Violet begriff nicht. Was wollte er? Wieso glaubte er, dass sie in
Schwierigkeiten steckte?
»Ich
weiß nicht, was du meinst. Und was du hier zu suchen hast. Die letzte
Vorstellung ist längst vorbei.« Sie schürzte ihre Röcke und ging entschlossen
zu den Wohnwagen hinüber. Sie musste es bis zu ihrem schaffen. Dann könnte sie
ihm die Tür vor der Nase zuschlagen und hätte ihre Ruhe.
Er
sagte nichts, wich aber nicht von ihrer Seite. Violet wurde noch nervöser. Vor
den Stufen ihres kleinen Waggons blieb Violet stehen.
»Gute
Nacht, Patrick«, sagte sie so bestimmt wie möglich und hob den Holzriegel. Er
rückte nicht von der Stelle. »Verdammt!« Sie drehte sich zu ihm um, aber was
immer sie auch sagen wollte, blieb ihr in der Kehle stecken, denn zum dritten
Mal an diesem Abend hob er sie einfach hoch und kletterte mit ihr in den
Wohnwagen.
Sobald
er sie losgelassen hatte, um die Tür zu schließen, wich Violet stolpernd
zurück. Die Tatsache, dass sie nicht aufrecht stehen konnte, machte sie noch
verwundbarer. Sie strich unwillkürlich über ihren Rock. Ihr Messer!

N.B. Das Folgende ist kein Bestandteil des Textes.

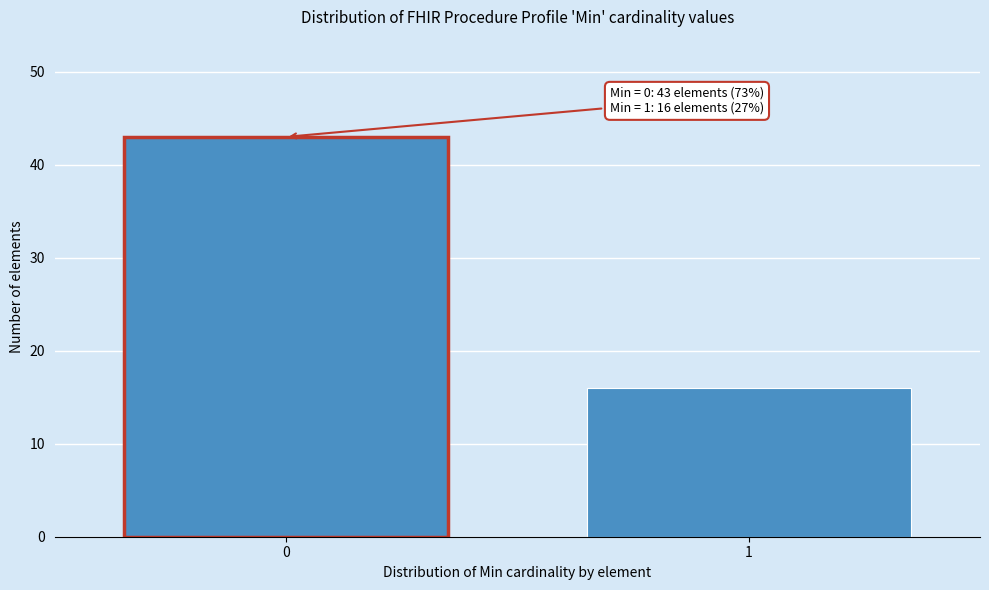

Reading left to right, list all the values displayed in this chart.

43	16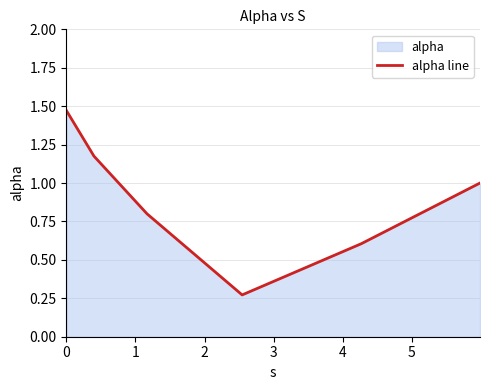

True or false: the data has more than 0 interior local peaks.

False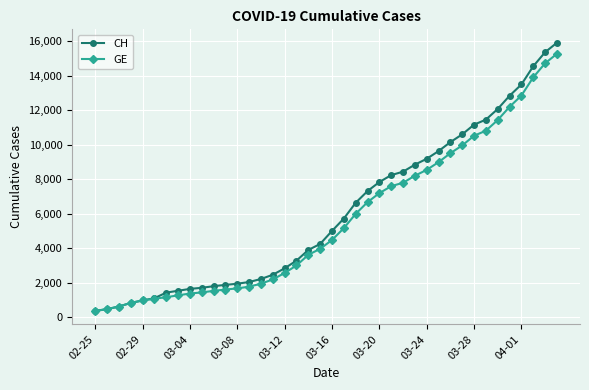

What is the value of the GE point at the 3rd from the left?

630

Sie hatte
ihr Messer in der Erde stecken lassen!
»Suchst
du das hier, Schatz?« Metall, Erde und Leder. Sie selbst hatte den Griff des
Messers mit Lederstreifen umwickelt, damit es ihr nicht aus der Hand rutschte.
»Das
ist zusammen mit deinem Kleid zu Boden gefallen, in der Nacht, als wir uns zum
ersten Mal geliebt haben. Du trägst es immer bei dir, stimmt's?« Patrick klang
zornig, und für einen Moment fürchtete Violet, dass er ihr auf die Schliche
gekommen war.
Aber
wie? Unmöglich! Er konnte nichts wissen. Aber er war ein Bluttrinker. Er konnte
versuchen, ihre Gedanken zu lesen. Sie wusste zwar, was in so einem Fall zu tun
war, aber ob sie es schaffen würde, lange genug an nichts zu denken...
»Ich
will allein sein. Bitte geh.«
»Nein.«
»Warum
nicht, verdammt noch mal?«
»Erst
sagst du mir, was du für Schwierigkeiten hast. Ist jemand hinter dir her?«
Wie?
Er glaubte, dass jemand hinter ihr her sei? War das der Grund für seinen Zorn?
»Niemand
ist hinter mir her«, sagte Violet so ruhig wie möglich.
»Und
wofür ist dann das Messer?«, fragte er zweifelnd. Violet, die gekniet hatte,
richtete sich in eine sitzende Position auf.
»Zum
Schutz.« Das war keine Lüge. Sie hatte es oft genug gebraucht, um sich
irgendwelche Schurken vom Leib zu halten.
»Du
brauchst kein Messer mehr«, sagte er, zog sie in seine Arme und begann sie zu
küssen.
Violet
kam überhaupt nicht auf den Gedanken, ihn abzuwehren. Es war zu herrlich, in
seinen Armen zu liegen... Aber sie durfte jetzt nicht ihre Ziele vergessen!
»Patrick.«
Sie versuchte sich von ihm loszumachen.